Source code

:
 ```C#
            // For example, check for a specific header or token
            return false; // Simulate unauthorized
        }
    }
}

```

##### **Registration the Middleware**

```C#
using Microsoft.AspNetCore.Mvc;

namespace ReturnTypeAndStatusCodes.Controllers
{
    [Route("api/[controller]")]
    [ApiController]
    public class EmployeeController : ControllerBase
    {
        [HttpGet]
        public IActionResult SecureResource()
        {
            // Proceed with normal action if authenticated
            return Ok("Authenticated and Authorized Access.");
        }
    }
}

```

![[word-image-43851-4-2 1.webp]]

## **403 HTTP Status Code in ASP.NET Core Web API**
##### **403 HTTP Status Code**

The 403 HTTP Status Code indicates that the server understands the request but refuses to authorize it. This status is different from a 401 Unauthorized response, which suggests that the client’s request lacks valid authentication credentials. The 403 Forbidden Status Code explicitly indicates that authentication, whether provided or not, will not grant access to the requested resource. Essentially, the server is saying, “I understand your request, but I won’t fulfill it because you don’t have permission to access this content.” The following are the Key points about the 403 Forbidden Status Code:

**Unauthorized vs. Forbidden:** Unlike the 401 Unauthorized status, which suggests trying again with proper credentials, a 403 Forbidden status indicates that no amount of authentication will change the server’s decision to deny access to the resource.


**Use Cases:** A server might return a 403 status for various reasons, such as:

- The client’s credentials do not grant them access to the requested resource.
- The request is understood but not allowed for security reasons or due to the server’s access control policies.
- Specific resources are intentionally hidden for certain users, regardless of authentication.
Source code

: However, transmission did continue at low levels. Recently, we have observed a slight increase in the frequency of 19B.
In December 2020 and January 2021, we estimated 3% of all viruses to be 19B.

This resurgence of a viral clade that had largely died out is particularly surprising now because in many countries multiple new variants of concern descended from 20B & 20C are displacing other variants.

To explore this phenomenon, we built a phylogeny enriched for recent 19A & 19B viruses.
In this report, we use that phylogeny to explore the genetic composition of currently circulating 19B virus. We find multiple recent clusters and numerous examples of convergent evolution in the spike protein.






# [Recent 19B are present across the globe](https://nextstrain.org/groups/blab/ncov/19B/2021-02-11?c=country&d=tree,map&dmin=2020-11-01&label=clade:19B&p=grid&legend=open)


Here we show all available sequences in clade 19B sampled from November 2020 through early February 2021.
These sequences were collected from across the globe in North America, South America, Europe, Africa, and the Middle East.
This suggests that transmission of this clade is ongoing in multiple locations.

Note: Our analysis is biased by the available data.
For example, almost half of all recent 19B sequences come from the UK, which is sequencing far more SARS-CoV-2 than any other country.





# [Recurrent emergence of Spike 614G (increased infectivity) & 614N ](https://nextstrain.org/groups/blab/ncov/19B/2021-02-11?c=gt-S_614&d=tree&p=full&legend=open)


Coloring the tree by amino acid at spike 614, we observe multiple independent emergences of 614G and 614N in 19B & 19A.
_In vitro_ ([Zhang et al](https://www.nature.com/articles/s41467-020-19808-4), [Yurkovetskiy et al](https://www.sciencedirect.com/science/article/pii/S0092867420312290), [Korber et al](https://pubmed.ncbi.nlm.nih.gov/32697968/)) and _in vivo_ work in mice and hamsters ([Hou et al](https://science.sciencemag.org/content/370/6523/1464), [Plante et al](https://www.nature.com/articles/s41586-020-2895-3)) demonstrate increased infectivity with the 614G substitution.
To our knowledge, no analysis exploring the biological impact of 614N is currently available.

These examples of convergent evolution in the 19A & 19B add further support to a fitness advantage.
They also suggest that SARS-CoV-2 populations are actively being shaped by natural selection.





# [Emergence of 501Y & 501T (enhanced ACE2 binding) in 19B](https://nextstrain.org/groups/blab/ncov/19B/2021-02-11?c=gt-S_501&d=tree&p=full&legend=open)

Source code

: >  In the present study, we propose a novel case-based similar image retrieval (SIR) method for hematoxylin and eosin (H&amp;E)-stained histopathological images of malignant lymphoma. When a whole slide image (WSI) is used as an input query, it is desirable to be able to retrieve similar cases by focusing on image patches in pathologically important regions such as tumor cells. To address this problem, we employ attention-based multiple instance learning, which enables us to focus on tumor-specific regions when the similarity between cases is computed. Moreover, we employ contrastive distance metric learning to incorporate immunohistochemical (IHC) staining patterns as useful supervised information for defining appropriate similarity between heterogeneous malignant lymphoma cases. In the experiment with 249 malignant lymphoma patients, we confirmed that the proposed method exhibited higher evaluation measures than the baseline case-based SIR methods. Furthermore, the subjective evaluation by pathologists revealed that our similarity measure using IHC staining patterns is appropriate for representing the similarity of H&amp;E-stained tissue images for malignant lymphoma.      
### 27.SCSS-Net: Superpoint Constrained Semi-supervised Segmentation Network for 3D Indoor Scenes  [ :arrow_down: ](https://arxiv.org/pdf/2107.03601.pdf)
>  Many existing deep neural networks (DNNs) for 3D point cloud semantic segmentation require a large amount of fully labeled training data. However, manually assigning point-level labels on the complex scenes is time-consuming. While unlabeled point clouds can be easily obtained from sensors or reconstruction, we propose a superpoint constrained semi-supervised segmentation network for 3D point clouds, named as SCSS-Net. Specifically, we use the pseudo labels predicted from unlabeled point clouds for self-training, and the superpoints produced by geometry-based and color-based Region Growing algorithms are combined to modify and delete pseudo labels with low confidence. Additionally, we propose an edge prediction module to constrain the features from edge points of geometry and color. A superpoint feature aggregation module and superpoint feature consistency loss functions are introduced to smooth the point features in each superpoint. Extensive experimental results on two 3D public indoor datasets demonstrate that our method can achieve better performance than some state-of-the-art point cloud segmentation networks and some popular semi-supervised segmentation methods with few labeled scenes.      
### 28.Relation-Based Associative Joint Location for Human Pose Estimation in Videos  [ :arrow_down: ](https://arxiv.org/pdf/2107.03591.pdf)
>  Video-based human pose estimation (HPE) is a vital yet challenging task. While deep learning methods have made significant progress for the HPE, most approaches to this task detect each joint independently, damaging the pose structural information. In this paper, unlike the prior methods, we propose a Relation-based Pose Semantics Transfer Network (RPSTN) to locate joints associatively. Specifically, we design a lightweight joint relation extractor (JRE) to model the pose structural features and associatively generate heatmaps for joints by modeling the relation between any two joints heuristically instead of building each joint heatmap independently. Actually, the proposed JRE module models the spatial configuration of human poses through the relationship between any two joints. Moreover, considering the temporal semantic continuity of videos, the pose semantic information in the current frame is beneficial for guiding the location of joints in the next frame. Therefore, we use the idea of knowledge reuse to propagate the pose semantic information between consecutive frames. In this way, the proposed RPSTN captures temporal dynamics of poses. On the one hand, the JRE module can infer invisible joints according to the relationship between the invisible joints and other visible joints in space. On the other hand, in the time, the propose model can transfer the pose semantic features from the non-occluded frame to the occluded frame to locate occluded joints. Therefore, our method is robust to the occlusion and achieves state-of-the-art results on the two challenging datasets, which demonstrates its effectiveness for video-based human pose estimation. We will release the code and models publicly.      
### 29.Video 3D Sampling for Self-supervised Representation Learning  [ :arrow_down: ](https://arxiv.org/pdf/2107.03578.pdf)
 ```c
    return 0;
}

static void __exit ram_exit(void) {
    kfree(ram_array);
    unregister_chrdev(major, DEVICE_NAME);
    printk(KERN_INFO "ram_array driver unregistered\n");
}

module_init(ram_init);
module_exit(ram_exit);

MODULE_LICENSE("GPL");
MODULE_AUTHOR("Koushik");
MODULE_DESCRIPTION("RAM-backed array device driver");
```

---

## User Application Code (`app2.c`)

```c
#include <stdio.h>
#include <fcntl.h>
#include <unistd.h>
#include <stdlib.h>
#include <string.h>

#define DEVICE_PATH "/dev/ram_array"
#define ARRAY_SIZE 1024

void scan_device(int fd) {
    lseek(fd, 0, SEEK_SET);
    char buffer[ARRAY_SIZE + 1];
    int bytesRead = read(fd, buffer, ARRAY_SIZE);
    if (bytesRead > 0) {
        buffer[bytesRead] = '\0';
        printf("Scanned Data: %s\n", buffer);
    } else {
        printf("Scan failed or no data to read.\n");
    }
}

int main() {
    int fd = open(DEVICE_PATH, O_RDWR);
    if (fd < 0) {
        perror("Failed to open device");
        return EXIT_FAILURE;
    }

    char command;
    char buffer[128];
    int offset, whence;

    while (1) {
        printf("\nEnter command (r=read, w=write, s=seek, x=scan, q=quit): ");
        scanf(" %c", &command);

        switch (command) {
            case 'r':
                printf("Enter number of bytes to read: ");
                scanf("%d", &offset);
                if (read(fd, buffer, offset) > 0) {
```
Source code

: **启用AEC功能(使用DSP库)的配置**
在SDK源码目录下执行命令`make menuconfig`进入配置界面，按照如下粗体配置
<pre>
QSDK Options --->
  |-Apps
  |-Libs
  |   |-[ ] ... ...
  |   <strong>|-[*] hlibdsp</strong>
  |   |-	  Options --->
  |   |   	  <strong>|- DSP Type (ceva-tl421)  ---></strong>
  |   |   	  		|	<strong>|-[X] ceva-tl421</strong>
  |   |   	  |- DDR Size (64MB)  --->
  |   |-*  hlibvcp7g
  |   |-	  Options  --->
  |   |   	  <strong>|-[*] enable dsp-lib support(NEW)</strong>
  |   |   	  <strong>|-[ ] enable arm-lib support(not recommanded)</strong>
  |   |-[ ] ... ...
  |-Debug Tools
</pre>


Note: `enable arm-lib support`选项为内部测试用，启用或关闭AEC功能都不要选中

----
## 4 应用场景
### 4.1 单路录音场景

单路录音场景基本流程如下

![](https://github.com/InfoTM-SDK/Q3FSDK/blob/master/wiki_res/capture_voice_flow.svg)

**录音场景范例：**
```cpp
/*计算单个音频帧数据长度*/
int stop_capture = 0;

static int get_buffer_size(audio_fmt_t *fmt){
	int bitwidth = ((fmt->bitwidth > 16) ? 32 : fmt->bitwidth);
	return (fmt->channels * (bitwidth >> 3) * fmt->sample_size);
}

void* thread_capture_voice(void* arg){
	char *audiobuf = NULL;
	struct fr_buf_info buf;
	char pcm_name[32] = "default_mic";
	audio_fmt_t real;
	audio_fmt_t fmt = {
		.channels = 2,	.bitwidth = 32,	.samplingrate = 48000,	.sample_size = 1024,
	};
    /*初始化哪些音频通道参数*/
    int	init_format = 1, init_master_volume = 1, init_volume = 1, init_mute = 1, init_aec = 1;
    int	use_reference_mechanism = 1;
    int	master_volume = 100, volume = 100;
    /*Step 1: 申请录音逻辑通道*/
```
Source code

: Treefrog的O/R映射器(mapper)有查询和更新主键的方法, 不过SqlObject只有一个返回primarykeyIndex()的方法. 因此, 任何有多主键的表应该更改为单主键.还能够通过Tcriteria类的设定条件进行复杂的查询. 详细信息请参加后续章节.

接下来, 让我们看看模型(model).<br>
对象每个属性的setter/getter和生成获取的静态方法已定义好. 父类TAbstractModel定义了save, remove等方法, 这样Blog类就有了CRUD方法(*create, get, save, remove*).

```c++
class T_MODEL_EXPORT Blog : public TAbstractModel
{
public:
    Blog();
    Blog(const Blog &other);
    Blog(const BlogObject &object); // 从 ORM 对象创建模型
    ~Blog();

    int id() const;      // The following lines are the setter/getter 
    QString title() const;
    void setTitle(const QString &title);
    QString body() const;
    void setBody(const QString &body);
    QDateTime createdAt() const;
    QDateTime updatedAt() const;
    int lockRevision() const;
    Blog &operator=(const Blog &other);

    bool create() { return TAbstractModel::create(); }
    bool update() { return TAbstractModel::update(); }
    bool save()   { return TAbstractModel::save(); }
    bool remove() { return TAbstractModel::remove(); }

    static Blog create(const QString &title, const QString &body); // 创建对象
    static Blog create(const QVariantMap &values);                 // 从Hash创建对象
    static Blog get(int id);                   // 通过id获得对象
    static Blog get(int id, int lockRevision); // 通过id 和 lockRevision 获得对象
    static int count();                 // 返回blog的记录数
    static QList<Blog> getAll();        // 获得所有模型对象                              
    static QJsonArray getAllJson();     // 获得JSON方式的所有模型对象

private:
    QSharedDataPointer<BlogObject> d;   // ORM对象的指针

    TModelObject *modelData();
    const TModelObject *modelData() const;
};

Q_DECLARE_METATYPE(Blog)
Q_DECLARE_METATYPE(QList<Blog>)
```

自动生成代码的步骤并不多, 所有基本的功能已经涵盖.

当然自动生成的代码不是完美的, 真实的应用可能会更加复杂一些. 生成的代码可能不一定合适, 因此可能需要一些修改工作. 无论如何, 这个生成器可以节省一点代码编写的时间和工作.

* * *

Show every line from the entries that includes the word "credentials".

REPLY »
The 403 HTTP Status Code indicates that the server understands the request but refuses to authorize it. This status is different from a 401 Unauthorized response, which suggests that the client’s request lacks valid authentication credentials. The 403 Forbidden Status Code explicitly indicates that authentication, whether provided or not, will not grant access to the requested resource. Essentially, the server is saying, “I understand your request, but I won’t fulfill it because you don’t have permission to access this content.” The following are the Key points about the 403 Forbidden Status Code:
**Unauthorized vs. Forbidden:** Unlike the 401 Unauthorized status, which suggests trying again with proper credentials, a 403 Forbidden status indicates that no amount of authentication will change the server’s decision to deny access to the resource.
- The client’s credentials do not grant them access to the requested resource.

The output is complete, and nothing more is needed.